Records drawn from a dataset
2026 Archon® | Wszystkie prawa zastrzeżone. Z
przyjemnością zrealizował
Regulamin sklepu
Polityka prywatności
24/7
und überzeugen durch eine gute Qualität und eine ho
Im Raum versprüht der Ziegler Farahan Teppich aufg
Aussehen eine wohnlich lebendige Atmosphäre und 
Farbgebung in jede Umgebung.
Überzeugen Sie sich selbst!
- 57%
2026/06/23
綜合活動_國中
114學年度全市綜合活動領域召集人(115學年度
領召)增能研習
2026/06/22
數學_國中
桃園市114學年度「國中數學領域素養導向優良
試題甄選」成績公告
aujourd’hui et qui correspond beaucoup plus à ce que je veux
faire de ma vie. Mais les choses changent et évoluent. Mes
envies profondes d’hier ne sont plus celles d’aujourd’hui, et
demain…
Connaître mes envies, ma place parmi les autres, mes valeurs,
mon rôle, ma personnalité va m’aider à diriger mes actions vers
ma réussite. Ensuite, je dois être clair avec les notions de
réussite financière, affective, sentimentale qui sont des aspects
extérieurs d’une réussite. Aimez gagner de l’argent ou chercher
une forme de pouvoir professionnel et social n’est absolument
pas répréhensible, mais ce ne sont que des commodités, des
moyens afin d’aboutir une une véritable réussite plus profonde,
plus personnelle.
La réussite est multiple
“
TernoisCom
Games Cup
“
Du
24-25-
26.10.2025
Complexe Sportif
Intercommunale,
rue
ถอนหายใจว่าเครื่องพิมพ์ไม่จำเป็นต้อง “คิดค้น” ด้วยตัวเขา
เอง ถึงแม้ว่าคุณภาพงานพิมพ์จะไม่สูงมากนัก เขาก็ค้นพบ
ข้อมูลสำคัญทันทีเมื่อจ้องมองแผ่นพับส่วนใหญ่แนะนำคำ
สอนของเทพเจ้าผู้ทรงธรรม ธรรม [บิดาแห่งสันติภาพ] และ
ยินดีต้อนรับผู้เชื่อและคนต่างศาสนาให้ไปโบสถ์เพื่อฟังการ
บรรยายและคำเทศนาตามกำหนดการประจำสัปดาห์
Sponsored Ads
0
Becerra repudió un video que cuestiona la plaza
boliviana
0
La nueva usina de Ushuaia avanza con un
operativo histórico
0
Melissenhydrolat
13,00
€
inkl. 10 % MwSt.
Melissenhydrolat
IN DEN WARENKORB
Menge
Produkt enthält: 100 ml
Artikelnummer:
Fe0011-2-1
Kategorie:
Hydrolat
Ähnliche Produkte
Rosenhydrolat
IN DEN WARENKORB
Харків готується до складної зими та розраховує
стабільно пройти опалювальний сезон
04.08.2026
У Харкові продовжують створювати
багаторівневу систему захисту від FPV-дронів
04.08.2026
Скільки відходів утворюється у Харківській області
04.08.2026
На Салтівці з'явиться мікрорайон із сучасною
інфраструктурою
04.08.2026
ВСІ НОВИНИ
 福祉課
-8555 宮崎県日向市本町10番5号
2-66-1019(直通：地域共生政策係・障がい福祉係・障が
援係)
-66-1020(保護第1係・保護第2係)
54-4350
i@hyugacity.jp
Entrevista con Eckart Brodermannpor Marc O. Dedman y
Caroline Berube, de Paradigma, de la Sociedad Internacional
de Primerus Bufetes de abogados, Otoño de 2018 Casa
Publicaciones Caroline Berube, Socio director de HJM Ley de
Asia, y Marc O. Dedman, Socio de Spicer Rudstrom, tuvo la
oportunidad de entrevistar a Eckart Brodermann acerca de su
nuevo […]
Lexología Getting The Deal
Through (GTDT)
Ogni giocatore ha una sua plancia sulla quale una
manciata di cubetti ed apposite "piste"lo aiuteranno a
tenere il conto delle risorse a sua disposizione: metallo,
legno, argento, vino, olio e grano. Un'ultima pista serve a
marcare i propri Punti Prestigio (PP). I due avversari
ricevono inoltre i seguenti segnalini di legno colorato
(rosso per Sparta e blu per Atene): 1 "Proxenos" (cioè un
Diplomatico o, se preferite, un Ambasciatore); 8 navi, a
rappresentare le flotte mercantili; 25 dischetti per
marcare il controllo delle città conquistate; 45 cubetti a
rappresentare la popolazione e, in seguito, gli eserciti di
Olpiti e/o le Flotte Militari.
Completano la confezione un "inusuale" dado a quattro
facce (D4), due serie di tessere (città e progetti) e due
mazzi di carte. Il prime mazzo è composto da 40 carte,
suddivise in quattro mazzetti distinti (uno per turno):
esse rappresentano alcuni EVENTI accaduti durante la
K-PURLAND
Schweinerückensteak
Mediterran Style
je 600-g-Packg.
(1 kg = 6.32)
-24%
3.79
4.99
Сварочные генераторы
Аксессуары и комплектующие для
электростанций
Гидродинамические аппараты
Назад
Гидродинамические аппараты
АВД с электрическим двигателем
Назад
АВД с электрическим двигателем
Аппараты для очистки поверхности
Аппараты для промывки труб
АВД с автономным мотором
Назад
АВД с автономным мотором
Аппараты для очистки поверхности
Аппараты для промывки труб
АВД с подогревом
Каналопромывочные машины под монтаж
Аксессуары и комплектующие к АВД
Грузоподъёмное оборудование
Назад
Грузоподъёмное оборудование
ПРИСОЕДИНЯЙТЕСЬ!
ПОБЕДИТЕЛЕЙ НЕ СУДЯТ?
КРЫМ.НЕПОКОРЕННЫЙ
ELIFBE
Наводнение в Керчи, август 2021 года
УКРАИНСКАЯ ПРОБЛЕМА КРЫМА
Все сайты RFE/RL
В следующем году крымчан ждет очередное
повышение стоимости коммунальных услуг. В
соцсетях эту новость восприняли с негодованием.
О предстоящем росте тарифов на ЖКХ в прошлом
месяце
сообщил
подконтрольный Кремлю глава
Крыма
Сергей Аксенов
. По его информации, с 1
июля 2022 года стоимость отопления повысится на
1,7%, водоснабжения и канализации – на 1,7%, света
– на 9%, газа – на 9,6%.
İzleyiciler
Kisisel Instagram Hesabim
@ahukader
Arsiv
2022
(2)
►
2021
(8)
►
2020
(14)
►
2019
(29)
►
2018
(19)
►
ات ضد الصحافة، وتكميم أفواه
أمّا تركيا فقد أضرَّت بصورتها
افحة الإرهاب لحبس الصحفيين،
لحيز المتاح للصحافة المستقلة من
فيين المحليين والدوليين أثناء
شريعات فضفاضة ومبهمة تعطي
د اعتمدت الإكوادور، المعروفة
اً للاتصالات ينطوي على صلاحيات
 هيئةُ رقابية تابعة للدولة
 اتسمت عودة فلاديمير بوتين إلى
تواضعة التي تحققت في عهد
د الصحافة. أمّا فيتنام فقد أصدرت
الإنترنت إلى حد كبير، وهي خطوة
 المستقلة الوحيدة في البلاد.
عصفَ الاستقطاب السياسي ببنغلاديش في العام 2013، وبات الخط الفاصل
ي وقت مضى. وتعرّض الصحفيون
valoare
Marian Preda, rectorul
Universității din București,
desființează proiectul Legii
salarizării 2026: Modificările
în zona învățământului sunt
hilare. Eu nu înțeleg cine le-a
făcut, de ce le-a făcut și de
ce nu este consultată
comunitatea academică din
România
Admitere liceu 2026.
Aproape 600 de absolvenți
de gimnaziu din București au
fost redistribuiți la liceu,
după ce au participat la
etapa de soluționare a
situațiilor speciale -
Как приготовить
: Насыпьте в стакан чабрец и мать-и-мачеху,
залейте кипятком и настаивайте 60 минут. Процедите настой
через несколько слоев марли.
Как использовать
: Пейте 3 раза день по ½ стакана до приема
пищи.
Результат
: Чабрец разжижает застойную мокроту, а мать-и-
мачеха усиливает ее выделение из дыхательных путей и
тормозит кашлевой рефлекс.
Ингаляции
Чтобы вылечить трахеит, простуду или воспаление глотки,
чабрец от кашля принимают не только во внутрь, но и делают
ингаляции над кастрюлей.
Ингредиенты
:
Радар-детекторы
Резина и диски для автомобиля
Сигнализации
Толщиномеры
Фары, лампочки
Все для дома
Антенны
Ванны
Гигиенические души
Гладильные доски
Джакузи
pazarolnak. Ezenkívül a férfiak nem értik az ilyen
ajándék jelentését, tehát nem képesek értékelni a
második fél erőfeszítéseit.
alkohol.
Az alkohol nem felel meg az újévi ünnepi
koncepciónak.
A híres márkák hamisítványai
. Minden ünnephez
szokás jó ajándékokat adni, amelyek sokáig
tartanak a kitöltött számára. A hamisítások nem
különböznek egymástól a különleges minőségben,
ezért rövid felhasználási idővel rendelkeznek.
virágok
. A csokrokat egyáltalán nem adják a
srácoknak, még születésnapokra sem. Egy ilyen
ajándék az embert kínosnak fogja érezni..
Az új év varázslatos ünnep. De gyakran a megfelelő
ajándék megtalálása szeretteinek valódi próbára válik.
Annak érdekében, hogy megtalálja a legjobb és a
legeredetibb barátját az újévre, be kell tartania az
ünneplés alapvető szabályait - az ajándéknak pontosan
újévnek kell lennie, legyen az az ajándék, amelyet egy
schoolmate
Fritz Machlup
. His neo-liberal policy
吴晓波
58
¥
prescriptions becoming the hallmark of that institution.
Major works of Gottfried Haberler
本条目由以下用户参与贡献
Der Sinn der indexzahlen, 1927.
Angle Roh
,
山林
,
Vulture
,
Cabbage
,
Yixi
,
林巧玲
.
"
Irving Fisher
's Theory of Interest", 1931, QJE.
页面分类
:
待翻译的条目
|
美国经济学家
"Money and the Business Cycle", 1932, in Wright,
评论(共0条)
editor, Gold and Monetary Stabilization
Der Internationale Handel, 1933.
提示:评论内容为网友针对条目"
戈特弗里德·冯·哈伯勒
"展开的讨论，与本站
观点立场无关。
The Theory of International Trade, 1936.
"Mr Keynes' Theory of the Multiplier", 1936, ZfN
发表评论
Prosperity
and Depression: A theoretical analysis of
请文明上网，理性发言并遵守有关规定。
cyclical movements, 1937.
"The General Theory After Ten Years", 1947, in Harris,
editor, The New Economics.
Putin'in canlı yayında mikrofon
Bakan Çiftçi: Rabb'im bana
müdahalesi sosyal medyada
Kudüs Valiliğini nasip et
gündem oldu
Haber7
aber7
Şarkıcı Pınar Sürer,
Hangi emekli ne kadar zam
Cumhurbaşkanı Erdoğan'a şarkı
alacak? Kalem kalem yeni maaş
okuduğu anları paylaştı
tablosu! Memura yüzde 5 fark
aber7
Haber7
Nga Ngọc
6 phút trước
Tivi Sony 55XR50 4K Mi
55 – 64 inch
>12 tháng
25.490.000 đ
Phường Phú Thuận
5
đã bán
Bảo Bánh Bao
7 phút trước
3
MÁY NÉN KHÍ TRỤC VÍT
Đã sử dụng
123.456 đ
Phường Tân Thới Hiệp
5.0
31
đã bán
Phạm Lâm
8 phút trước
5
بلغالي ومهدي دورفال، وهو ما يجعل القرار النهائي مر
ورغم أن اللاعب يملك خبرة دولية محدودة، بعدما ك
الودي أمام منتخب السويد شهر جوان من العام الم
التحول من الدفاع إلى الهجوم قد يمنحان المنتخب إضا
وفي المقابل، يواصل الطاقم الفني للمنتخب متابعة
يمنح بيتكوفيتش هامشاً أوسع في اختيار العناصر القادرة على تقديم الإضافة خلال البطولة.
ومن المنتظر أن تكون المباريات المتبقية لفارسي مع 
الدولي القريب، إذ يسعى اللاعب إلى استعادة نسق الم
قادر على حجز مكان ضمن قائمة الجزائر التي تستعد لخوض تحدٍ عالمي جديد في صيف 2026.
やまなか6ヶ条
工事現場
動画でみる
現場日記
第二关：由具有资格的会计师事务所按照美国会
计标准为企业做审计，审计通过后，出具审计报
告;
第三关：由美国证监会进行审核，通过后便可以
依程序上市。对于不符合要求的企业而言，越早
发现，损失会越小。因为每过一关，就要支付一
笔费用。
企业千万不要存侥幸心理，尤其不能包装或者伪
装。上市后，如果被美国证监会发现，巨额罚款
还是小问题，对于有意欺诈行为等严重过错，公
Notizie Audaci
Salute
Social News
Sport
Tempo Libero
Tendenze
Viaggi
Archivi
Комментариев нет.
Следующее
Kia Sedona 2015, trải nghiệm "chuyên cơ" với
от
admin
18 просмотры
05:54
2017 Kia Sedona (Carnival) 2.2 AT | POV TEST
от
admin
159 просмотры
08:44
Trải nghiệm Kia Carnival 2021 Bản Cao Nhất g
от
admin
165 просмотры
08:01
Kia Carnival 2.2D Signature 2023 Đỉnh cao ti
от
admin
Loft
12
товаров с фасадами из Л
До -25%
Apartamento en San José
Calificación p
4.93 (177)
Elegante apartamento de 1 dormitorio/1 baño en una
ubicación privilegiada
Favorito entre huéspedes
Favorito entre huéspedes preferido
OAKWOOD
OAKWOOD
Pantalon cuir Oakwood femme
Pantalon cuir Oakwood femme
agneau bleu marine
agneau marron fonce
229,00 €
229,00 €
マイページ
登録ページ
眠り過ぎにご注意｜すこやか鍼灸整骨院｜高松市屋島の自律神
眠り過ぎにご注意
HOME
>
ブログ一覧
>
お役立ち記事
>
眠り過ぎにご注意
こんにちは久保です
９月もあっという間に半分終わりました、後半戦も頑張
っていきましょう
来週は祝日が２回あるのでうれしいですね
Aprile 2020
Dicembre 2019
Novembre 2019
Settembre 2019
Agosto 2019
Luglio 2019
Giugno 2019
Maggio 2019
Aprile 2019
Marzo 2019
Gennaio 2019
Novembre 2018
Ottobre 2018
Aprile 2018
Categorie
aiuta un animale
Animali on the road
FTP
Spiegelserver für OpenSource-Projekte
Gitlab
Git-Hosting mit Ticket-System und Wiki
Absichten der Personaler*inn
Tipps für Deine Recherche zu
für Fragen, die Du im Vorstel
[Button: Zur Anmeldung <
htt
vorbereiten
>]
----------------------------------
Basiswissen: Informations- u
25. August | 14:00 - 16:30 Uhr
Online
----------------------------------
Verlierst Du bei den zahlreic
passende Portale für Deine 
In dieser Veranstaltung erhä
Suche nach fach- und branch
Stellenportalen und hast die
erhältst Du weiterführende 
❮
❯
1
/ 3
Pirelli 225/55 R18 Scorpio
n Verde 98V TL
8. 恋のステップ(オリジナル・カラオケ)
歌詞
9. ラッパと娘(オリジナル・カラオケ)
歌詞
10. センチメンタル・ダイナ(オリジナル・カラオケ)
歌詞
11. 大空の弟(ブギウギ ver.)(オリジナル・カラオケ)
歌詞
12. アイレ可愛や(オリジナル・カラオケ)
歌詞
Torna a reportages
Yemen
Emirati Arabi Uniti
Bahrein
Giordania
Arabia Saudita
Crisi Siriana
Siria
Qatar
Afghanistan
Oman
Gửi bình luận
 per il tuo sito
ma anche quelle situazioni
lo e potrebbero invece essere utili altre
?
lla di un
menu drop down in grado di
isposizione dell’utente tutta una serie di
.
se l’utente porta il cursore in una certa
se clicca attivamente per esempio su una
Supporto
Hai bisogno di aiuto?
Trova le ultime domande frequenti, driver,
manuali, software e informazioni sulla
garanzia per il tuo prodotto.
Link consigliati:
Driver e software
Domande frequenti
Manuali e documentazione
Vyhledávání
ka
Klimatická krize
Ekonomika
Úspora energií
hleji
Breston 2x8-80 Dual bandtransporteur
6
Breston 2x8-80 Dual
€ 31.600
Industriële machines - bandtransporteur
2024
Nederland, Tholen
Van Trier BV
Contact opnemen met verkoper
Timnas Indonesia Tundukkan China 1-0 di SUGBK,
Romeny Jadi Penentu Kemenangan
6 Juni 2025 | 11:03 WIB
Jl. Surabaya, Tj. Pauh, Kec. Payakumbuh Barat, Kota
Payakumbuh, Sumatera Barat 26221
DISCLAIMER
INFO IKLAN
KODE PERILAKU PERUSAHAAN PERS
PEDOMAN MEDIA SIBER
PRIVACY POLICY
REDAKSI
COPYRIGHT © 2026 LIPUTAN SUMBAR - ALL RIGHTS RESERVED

▶ **WORK REQUIRED**
Only the line containing "KODE PERILAKU PERUSAHAAN PERS" and the lines after it, up to and including the last line of the data, should appear in the answer, exactly as written.

▶ **RESPONSE**
KODE PERILAKU PERUSAHAAN PERS
PEDOMAN MEDIA SIBER
PRIVACY POLICY
REDAKSI
COPYRIGHT © 2026 LIPUTAN SUMBAR - ALL RIGHTS RESERVED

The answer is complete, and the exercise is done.